Parents and teachers who don’t want students to take the soon-to-be phased-out Maryland School Assessment tests this year have gained an ally in the state legislature.
State Sen. Nancy J. King (D-Dist. 39) of Montgomery Village said Monday she is drafting emergency legislation that would direct the Maryland State Department of Education to apply for a waiver from the federal government so schools can bypass the test this year.
The bill will be submitted the first day of the General Assembly’s session, King said.
The annual test has been used to assess elementary and middle school students’ performance but Maryland is now transitioning to the Partnership for Assessment of Readiness of College and Careers test, a new state assessment that aligns with the Common Core State Standards.
The PARCC test — which will be piloted in some Montgomery County schools this year — will not be fully implemented in Maryland until next school year.
King said she has heard from teachers, parents and others who are concerned that the MSA tests don’t align with schools’ curriculums — which are based on the Common Core standards — and will waste instructional time and won’t benefit the students.
“It’s exhausting for these kids to take these tests,” she said. “They take so much time preparing for it.”
Her proposed legislation also will call for a report by the end of February stating whether the state would face a penalty if it did not give the tests and how much that penalty would be.
If the penalty costs less than the amount it costs to implement the tests, King said, it would be worth it to cancel the test.
State Superintendent of Schools Lillian M. Lowery wants the state to stick with the MSA this year to measure student performance.

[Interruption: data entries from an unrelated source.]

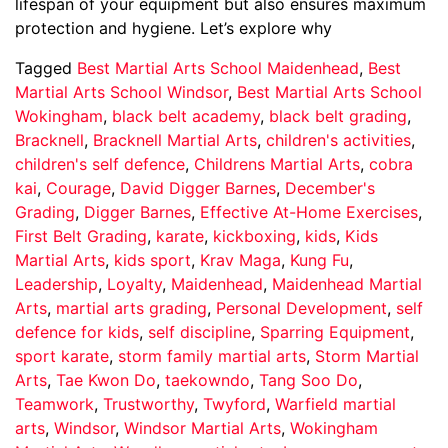
lifespan of your equipment but also ensures maximum
protection and hygiene. Let’s explore why
Tagged
Best Martial Arts School Maidenhead
,
Best
Martial Arts School Windsor
,
Best Martial Arts School
Wokingham
,
black belt academy
,
black belt grading
,
Bracknell
,
Bracknell Martial Arts
,
children's activities
,
children's self defence
,
Childrens Martial Arts
,
cobra
kai
,
Courage
,
David Digger Barnes
,
December's
Grading
,
Digger Barnes
,
Effective At-Home Exercises
,
First Belt Grading
,
karate
,
kickboxing
,
kids
,
Kids
Martial Arts
,
kids sport
,
Krav Maga
,
Kung Fu
,
Leadership
,
Loyalty
,
Maidenhead
,
Maidenhead Martial
Arts
,
martial arts grading
,
Personal Development
,
self
defence for kids
,
self discipline
,
Sparring Equipment
,
sport karate
,
storm family martial arts
,
Storm Martial
Arts
,
Tae Kwon Do
,
taekowndo
,
Tang Soo Do
,
Teamwork
,
Trustworthy
,
Twyford
,
Warfield martial
arts
,
Windsor
,
Windsor Martial Arts
,
Wokingham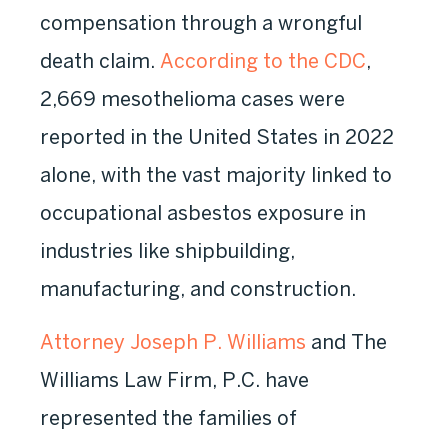
compensation through a wrongful
death claim.
According to the CDC
,
2,669 mesothelioma cases were
reported in the United States in 2022
alone, with the vast majority linked to
occupational asbestos exposure in
industries like shipbuilding,
manufacturing, and construction.
Attorney Joseph P. Williams
and The
Williams Law Firm, P.C. have
represented the families of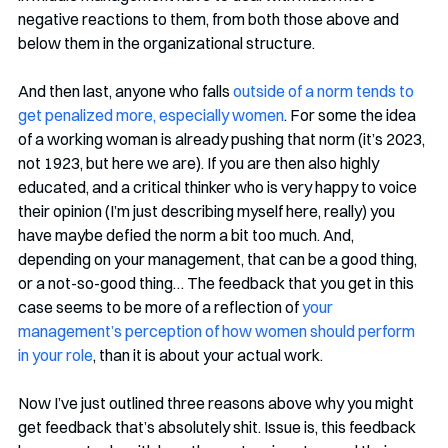
negative reactions to them, from both those above and 
below them in the organizational structure. 
And then last, anyone who falls 
outside of a norm tends to 
get penalized more, especially women
. For some the idea 
of a working woman is already pushing that norm (it’s 2023, 
not 1923, but here we are). If you are then also highly 
educated, and a critical thinker who is very happy to voice 
their opinion (I’m just describing myself here, really) you 
have maybe defied the norm a bit too much. And, 
depending on your management, that can be a good thing, 
or a not-so-good thing… The feedback that you get in this 
case seems to be more of a reflection of 
your 
management’s perception of how women should perform 
in your role
, than it is about your actual work.
Now I’ve just outlined three reasons above why you might 
get feedback that’s absolutely shit. Issue is, this feedback 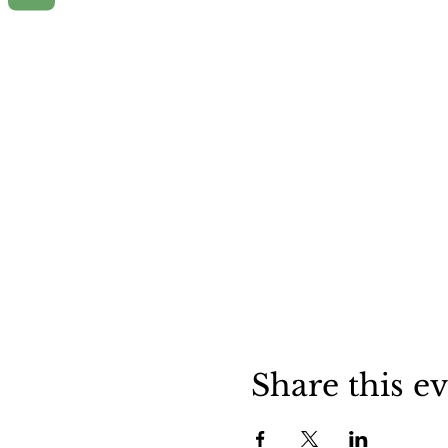
Share this e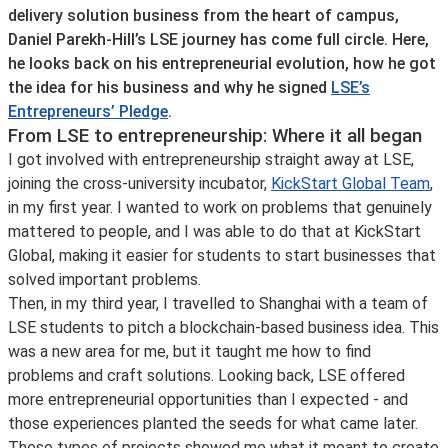
delivery solution business from the heart of campus,
Daniel Parekh-Hill’s LSE journey has come full circle. Here,
he looks back on his entrepreneurial evolution, how he got
the idea for his business and why he signed
LSE’s
Entrepreneurs’ Pledge
.
From LSE to entrepreneurship: Where it all began
I got involved with entrepreneurship straight away at LSE,
joining the cross-university incubator,
KickStart Global Team
,
in my first year. I wanted to work on problems that genuinely
mattered to people, and I was able to do that at KickStart
Global, making it easier for students to start businesses that
solved important problems.
Then, in my third year, I travelled to Shanghai with a team of
LSE students to pitch a blockchain-based business idea. This
was a new area for me, but it taught me how to find
problems and craft solutions. Looking back, LSE offered
more entrepreneurial opportunities than I expected - and
those experiences planted the seeds for what came later.
These types of projects showed me what it meant to create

The assessment data will be useful for instruction and professional development purposes, she said.
The state education department, Lowery said, is in the process of sending representatives to local jurisdictions in part to talk about how schools can use the MSA data.
Del. Eric Luedtke (D-Dist. 14) of Burtonsville — who will act as the lead house sponsor of the bill — said he is concerned about the loss of instructional time and thinks the test should be part of a broader conversation about school reform in the state.
“Given the comments from the state department of education, I am not optimistic that they will voluntarily go back on the [MSA] test, but I am optimistic that, given the broad support for changing this paradigm among the community, that we can see some changes over the long term,” he said.
The Montgomery County Council of Parent-Teacher Associations — which includes about 50,000 members — has also joined the call to cancel the test this year.
The council’s board of directors adopted a resolution Dec. 5 that directed the group to write a letter to Lowery and the Maryland State Board of Education urging them to request a waiver from the U.S. Department of Education. The council board also voted to send a letter to the county school board urging them to advocate for the test’s cancellation.
Janette Gilman, the PTA council’s president, said the council’s board thinks “it doesn’t make a lot of sense” for kids to take the test if the results don’t show what they’re learning.
She said another important question, however, is the potential financial implications.
Tiferet Ani, a social studies teacher in the Quince Orchard cluster, started a MoveOn.org petition titled “Cancel the MSA,” which — as of Tuesday — had grown to include about 768 signatures from around the state, up from about 400 signatures in early November. Luedtke said he supports Ani’s petition and King said she had seen the petition on Facebook.
Ani, who has administered the test four times, said she thinks the test would be a waste of time and resources this year.
William Reinhard, spokesman for the Maryland State Department of Education, said that local school districts don’t have any flexibility on whether they give the test.
Maryland must continue to test students with the MSA this year based on the Elementary and Secondary Education Act, which requires that certain students be tested each year on reading and math with the state-approved assessment, Reinhard said.
The state intends to follow the federal law, he said.
Dana Tofig, a spokesman for the county school system, said in an email that Superintendent Joshua P. Starr is concerned about giving tests that don’t match what students are learning.
“If we have to give the tests, we will do so — that’s not a choice we have,” Tofig said in the email. “But, we want our community to understand that the tests as they are now do not provide meaningful insight into how our students and staff are performing.”